*** Block opens ***
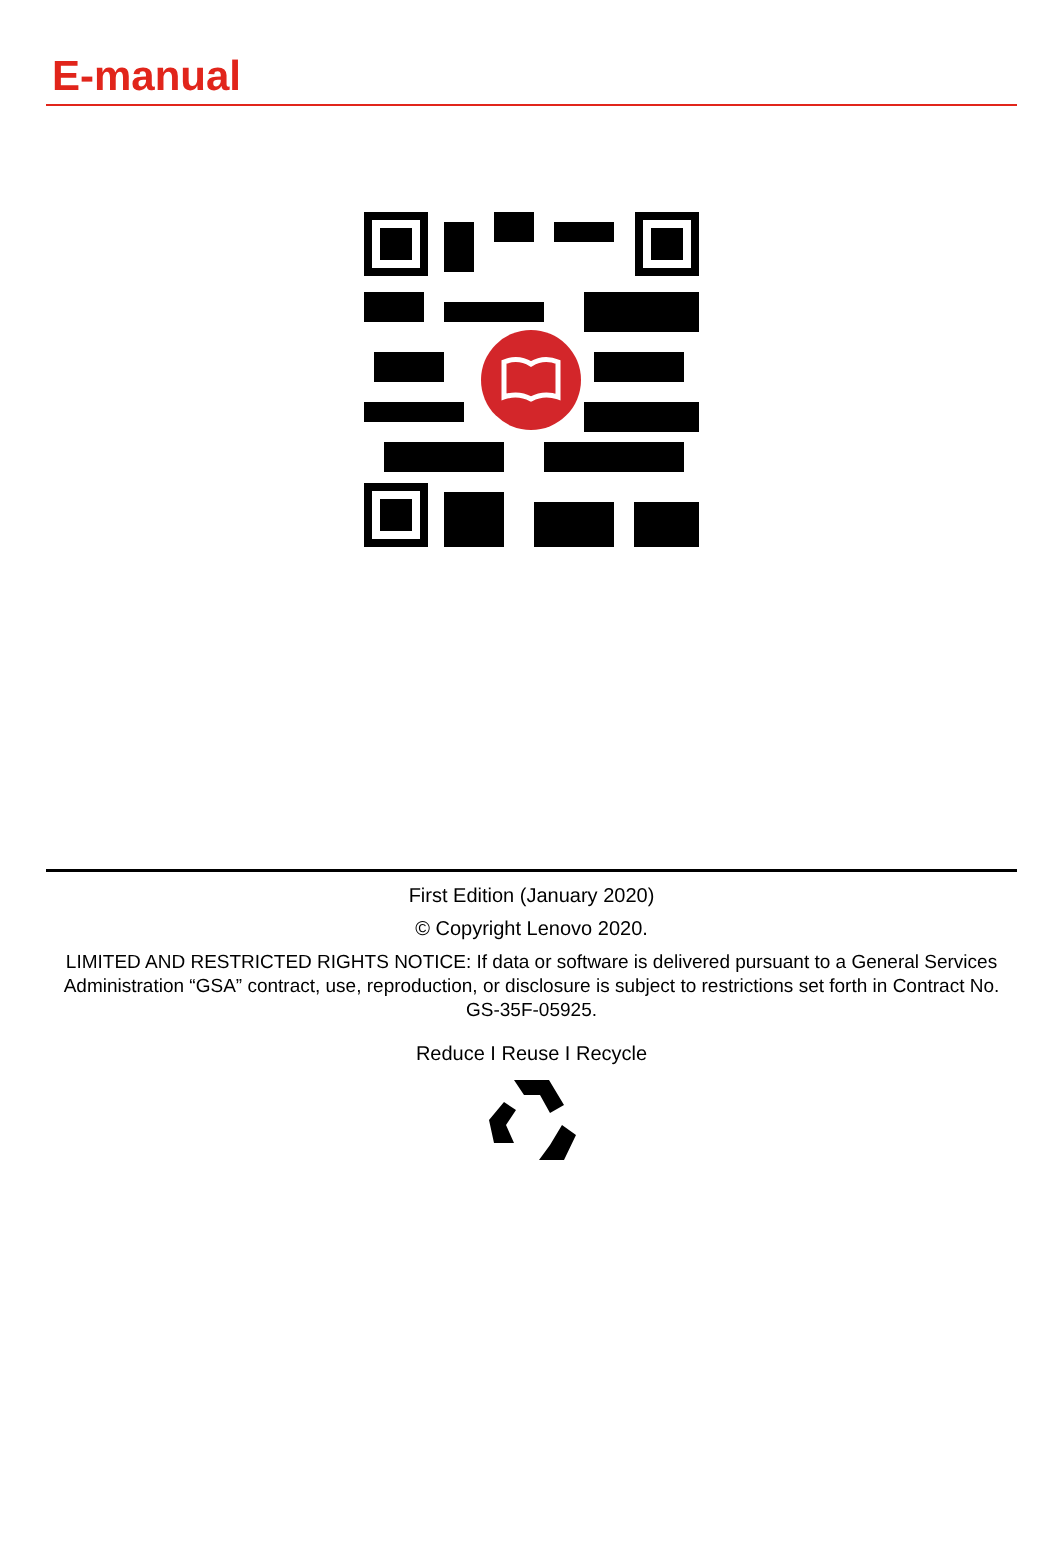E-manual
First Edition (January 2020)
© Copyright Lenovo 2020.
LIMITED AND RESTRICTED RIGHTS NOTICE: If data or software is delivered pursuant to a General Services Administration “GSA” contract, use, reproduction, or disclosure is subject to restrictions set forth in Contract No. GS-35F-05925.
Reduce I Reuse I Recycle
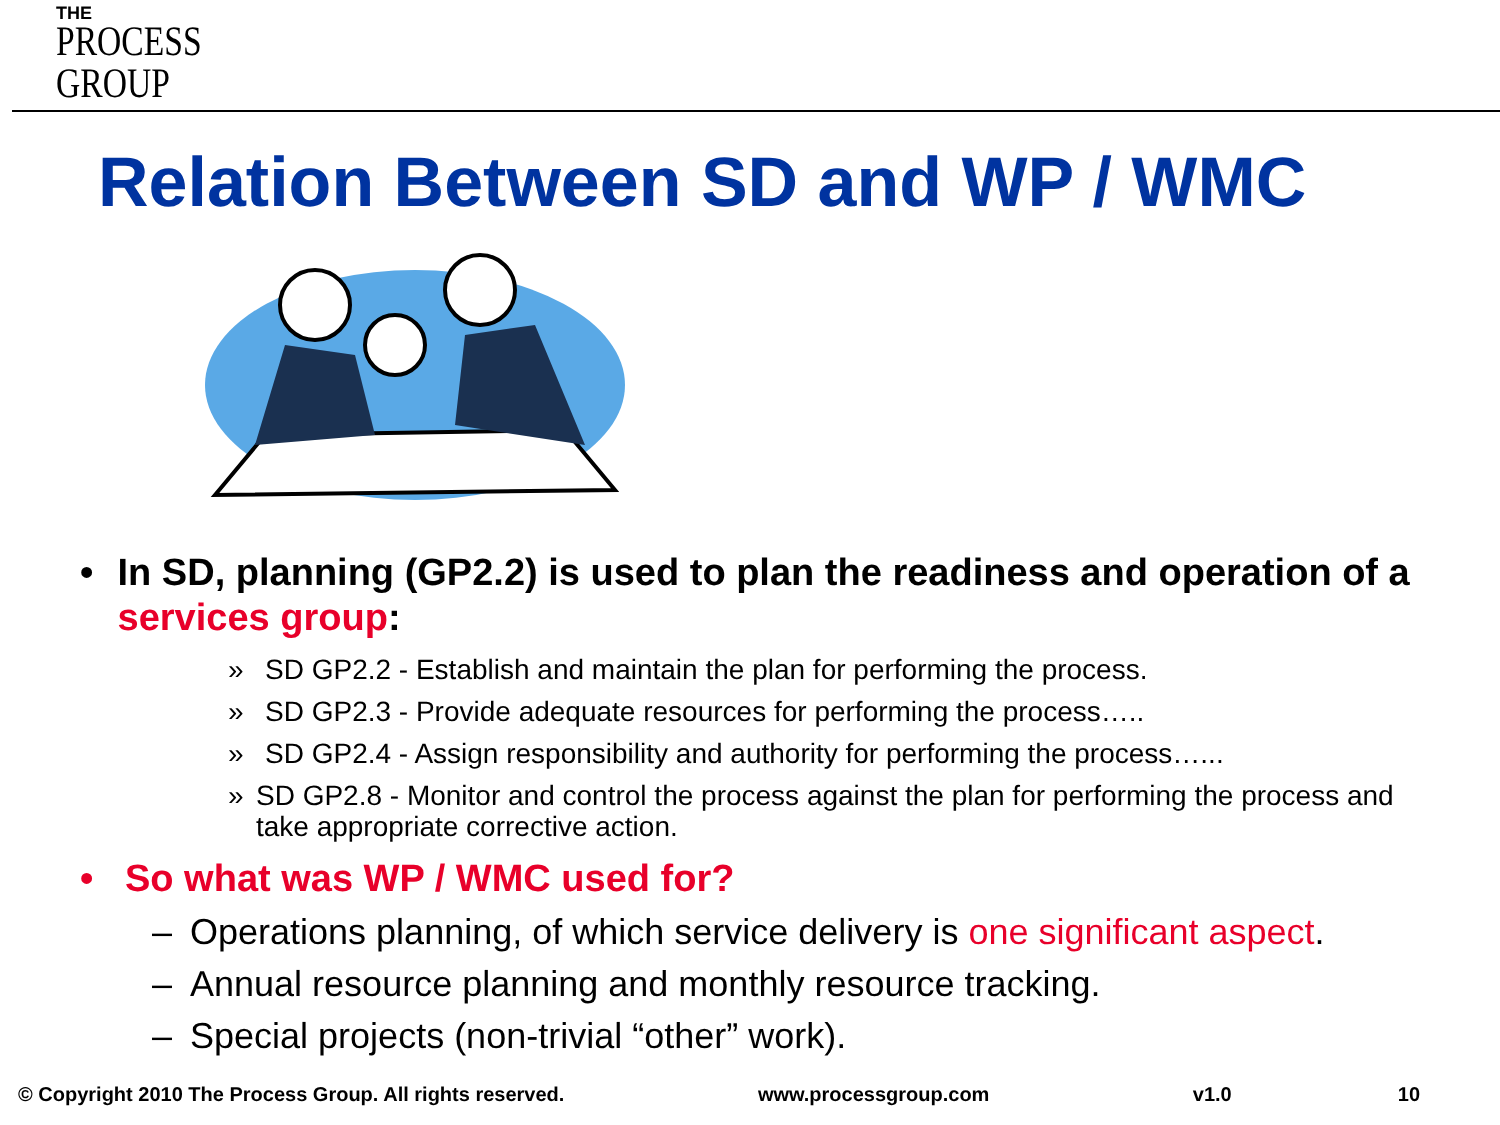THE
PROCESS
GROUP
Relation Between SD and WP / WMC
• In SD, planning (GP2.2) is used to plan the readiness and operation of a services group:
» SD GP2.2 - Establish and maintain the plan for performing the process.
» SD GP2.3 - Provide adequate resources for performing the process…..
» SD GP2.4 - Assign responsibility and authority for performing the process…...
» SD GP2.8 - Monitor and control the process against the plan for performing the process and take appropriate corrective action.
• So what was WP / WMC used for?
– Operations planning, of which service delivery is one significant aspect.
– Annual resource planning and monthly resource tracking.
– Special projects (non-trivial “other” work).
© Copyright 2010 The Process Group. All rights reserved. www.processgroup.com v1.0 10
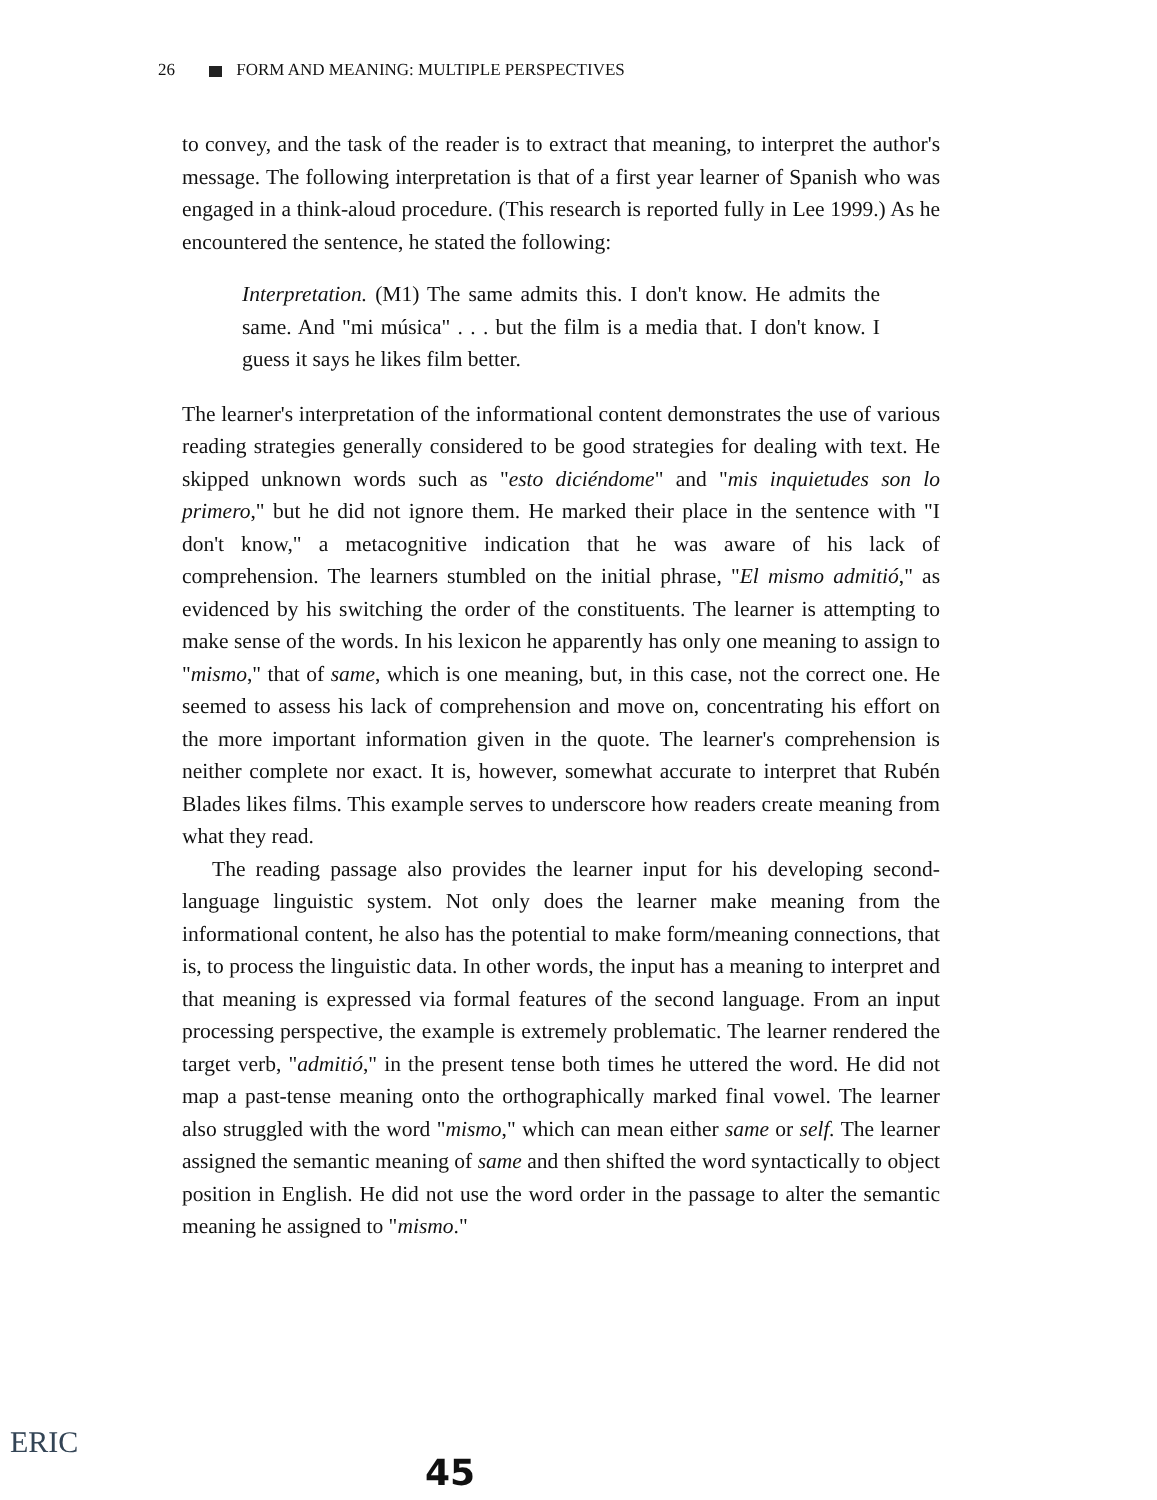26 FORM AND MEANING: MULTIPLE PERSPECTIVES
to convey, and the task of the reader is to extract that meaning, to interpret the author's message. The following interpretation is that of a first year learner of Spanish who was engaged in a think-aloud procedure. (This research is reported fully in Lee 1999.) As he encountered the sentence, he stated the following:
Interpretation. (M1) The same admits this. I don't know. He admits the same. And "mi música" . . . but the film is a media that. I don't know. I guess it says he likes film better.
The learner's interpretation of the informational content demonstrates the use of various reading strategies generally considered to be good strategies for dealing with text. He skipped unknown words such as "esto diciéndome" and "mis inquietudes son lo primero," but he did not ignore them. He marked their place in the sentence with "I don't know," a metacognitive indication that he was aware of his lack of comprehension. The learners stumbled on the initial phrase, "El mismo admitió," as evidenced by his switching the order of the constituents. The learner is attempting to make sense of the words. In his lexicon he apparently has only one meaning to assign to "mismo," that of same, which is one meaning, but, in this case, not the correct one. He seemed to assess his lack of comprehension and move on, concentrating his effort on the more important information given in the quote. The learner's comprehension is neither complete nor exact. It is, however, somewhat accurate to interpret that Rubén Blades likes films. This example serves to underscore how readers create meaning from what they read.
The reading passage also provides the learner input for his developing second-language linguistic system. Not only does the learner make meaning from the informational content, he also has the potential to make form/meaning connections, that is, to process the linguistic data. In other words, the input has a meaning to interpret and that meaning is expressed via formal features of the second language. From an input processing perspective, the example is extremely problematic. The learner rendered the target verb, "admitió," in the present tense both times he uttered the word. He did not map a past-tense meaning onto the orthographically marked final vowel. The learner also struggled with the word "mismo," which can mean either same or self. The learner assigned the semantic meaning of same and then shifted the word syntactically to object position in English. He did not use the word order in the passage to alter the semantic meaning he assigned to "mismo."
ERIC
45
*** Block closes ***
■ PROBLEM STATEMENT: Write out every line from the entries where "know" appears.

■ COMPLETED EXERCISE:
Interpretation. (M1) The same admits this. I don't know. He admits the same. And "mi música" . . . but the film is a media that. I don't know. I guess it says he likes film better.
The learner's interpretation of the informational content demonstrates the use of various reading strategies generally considered to be good strategies for dealing with text. He skipped unknown words such as "esto diciéndome" and "mis inquietudes son lo primero," but he did not ignore them. He marked their place in the sentence with "I don't know," a metacognitive indication that he was aware of his lack of comprehension. The learners stumbled on the initial phrase, "El mismo admitió," as evidenced by his switching the order of the constituents. The learner is attempting to make sense of the words. In his lexicon he apparently has only one meaning to assign to "mismo," that of same, which is one meaning, but, in this case, not the correct one. He seemed to assess his lack of comprehension and move on, concentrating his effort on the more important information given in the quote. The learner's comprehension is neither complete nor exact. It is, however, somewhat accurate to interpret that Rubén Blades likes films. This example serves to underscore how readers create meaning from what they read.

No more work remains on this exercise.